With respect to the moclobemide and SSRI combination, we agree that we could have emphasised the risk of using this combination in more detail, but we did highlight the need for caution in using it by clearly stating that ‘Despite being a reversible inhibitor of monoamine oxidase A, moclobemide can cause life-threatening serotonin toxicity’.

Dr Gillman asserts that poor metabolisers are not at increased risk from SSRIs and TCA combinations compared with efficient metabolisers. We do not agree with this. Albers et al (1996) cite Alvan et al (1990) and report that ‘Poor metabolizers of sparteine or debrisoquine, who account for approximately 7% of the Caucasian population, lack CYP2D6 and rely on a number of available lower affinity P450 enzymes to catalyze this hydroxylation reaction, thus leading to much higher levels of hydroxylated TCAs and greater potential for toxicity’. In such patients, TCAs could attain a higher plasma level, irrespective of co-administration of SSRIs. Thus, poor metabolisers are much more prone to TCA toxicity because of the high levels of plasma tricyclics (Ingelman-Sundberg 2005). It is worth noting that our review has highlighted some of the potential side-effects of using combination therapies in clinical practice; not all of these side-effects are the results of specific pharmacokinetic interactions.

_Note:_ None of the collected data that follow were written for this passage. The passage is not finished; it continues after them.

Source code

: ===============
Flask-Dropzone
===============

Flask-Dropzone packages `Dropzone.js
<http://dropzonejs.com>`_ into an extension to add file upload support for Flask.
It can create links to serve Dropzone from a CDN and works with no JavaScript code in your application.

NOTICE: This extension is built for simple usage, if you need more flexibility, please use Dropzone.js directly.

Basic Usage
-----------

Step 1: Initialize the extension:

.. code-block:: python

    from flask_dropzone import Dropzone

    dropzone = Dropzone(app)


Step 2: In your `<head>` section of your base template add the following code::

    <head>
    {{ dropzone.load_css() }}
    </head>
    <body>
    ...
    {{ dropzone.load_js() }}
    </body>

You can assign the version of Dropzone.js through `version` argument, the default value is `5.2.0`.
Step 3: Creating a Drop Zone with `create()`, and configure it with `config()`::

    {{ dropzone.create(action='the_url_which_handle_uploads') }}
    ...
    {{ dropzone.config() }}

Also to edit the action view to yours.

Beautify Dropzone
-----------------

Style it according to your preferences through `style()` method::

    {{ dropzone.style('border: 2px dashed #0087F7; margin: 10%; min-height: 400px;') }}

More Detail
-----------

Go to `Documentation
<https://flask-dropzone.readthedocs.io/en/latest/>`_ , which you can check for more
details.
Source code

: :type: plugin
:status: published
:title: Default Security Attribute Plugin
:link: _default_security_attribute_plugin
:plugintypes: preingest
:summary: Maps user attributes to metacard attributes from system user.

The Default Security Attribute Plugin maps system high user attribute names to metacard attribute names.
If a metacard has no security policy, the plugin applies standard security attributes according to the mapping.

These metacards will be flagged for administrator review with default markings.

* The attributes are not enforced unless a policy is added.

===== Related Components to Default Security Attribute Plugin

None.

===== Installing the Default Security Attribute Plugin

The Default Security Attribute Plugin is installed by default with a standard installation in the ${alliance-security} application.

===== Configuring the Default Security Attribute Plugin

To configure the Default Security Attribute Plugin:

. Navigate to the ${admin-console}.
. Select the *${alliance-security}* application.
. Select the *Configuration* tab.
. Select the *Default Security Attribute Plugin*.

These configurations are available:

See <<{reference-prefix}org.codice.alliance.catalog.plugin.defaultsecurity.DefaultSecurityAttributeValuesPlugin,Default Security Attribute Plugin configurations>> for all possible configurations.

In summary, we welcome the debate on these topics raised by Dr Gillman but stand by the vast majority of statements we made in the article. What is clear from this exchange is that we lack a number of things. First, we have insufficient clinical data on combinations to inform our judgements on the choice of these combinations. Second, there is a gap in working out which elements of the pharmacology of antidepressant drugs are linked to clinical response and we lack biological markers of these pharmacological mechanisms in patients.